Renewable energy developers propose to build some 1.36 GW of new capacity -- nearly all of it wind -- on the Western Isles, Orkney and Shetland. But none are connected to the mainland transmission grid. Consultants commissioned by the Department of Trade and Industry (DTI) have modelled the likely transmission charges that projects on the islands would have to pay if undersea grid links were built; they conclude that the tariffs would be so prohibitive that no new capacity needing a mainland connection is likely to be developed.

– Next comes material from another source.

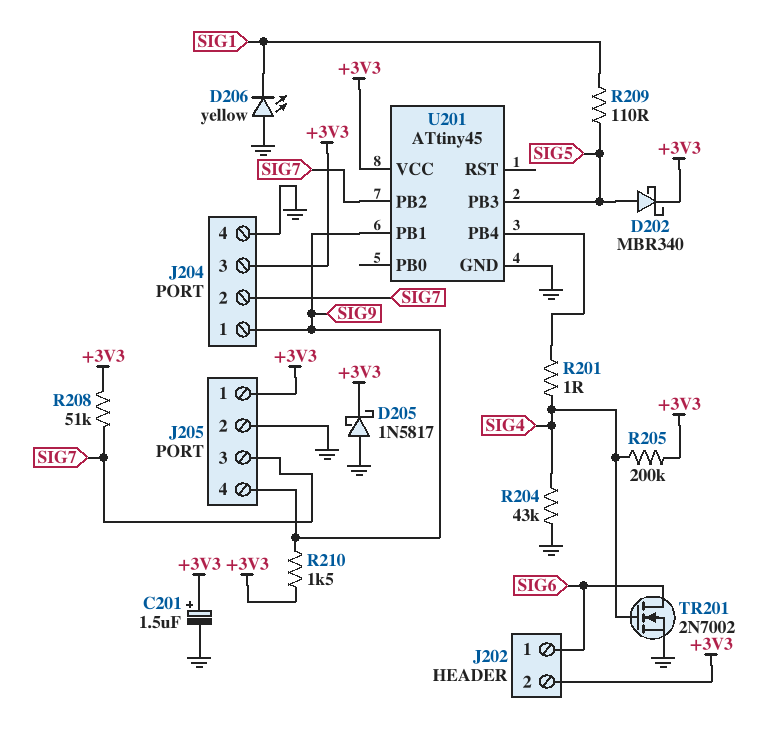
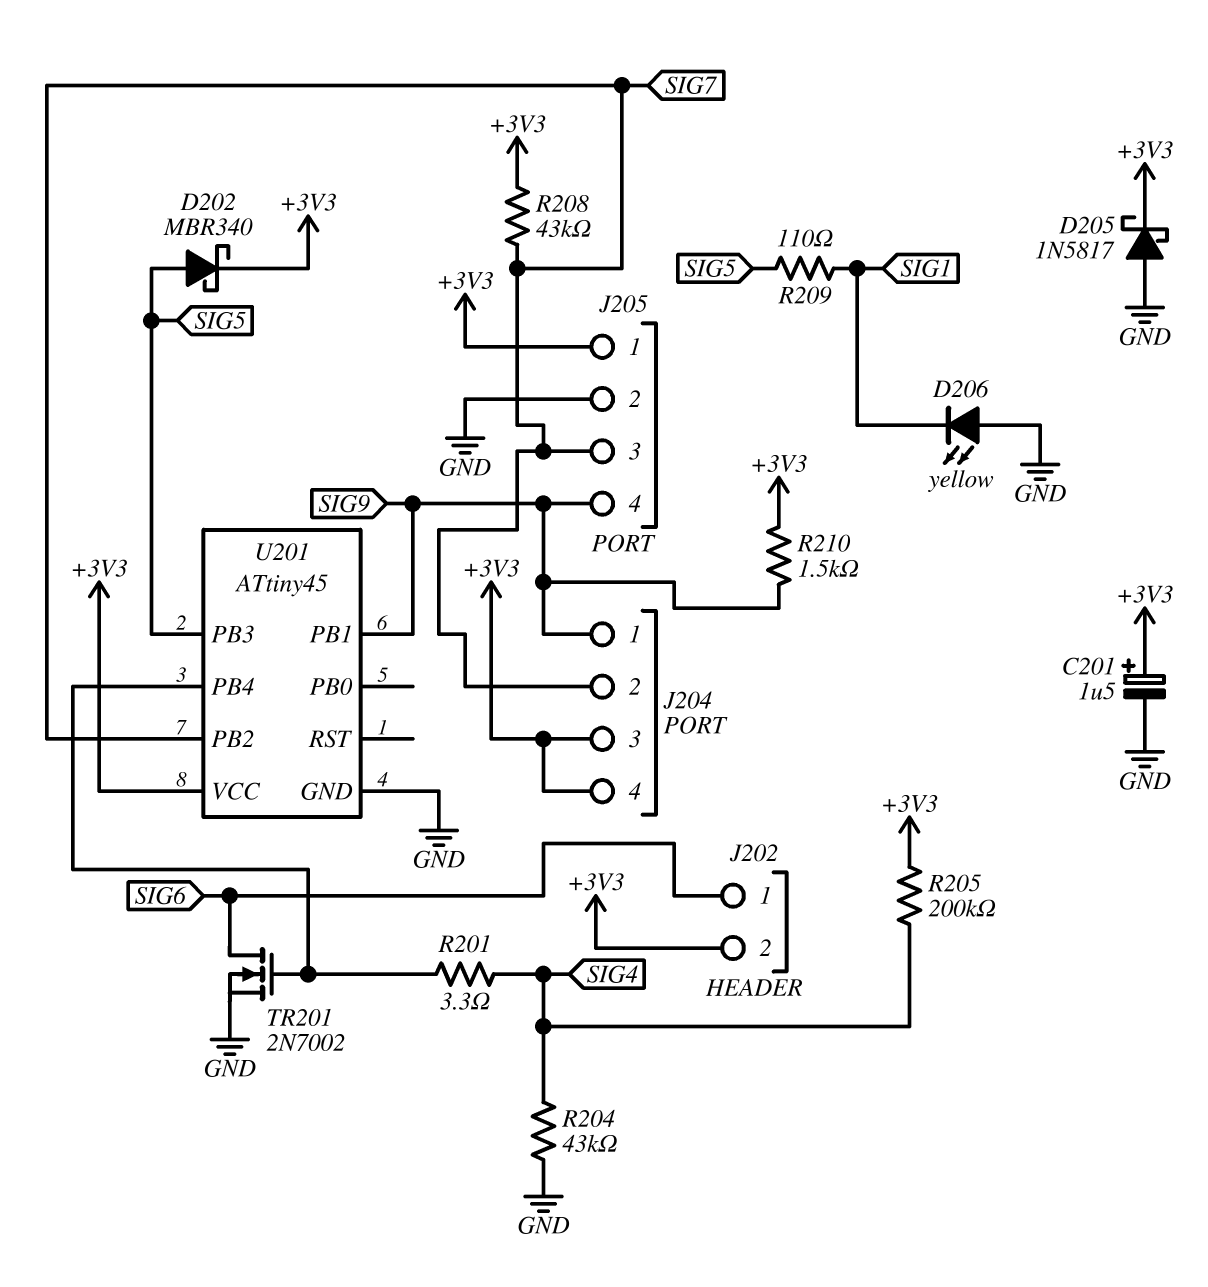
J204 pin 4: GND -> +3V3
R201: 1 (SIG4, U201/PB4) -> 3.3 (SIG4, U201/PB4)
R208: 51k (+3V3, SIG7) -> 43k (+3V3, SIG7)
TR201: NMOS 2N7002 (G SIG4, D SIG6, S GND) -> NMOS 2N7002 (G U201/PB4, D SIG6, S GND)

The Department of Trade and Industry (DTI) is consulting involved parties on how charges for the islands should be calculated. It still wants to see a strong cost reflective signal retained so that generators will be encouraged to locate their facilities where it is most cost efficient to do so. For this reason, the DTI proposes capping annual charges at a 50% discount -- either above a fixed level or above the highest of the mainland charges which is £23.10 per kilowatt per year for the island of Skye charging zone. According to the consultants' estimates, the adjustment could cost electricity consumers around £11-£13 million per year -- less than £0.40 on the average annual domestic electricity bill.
The government rules out plans to extend the cap on charges to projects in the Scottish highlands on the mainland. This would bring on only little additional capacity, it argues, and for the most part would merely increase profits of renewable projects that would have been built anyway.
The big drawback in the proposals, according to the wind industry, is that the cap on annual charges will only apply for a very limited period. After 2014, the charges could escalate. The reason is understood to be due to a mistake made last year in drafting the necessary legislation. Under the 2004 Energy Act, the government gave itself the power to adjust transmission charges for renewable generators for a ten year period. Due to the drafting error, the government can wield this power for ten years from October 2004, when the act became law, rather than from the date when the transmission connections are completed.
"The clock is already ticking," says Maf Smith from Scottish Renewables. The power of government to adjust transmission charges will run out in nine years, he points out. "Given planning and implementation timescales for the transmission upgrades needed, the amount of time a project will be eligible for the lower charges is quite limited -- just a couple of years worth. After 2014 developers face a big cliff face." He doubts that many generators will be tempted to build projects on this basis.
"It's a real missed opportunity," Smith continues. "The government recognised that transmission charges were going to be a problem for the islands, but what they have proposed does not go nearly far enough. We need them to look at a long term solution." The DTI says it will keep any adjustment of transmission charges under review and if necessary will consider extending it beyond 2014, though this would need primary legislation.
Meantime, Smith hopes that the high costs borne by generators in the Scottish Highlands for sending electricity south will be remedied as a result of a review of transmission charges by energy regulator Ofgem and British system operator National Grid Company (NGC). "We want a situation on the mainland where we do not need a cap, but transmission charges are currently too high for northern Scotland," he says. "If the work by NGC and Ofgem is followed through in an objective and open manner it should mean that charges will come down to a more proportionate level."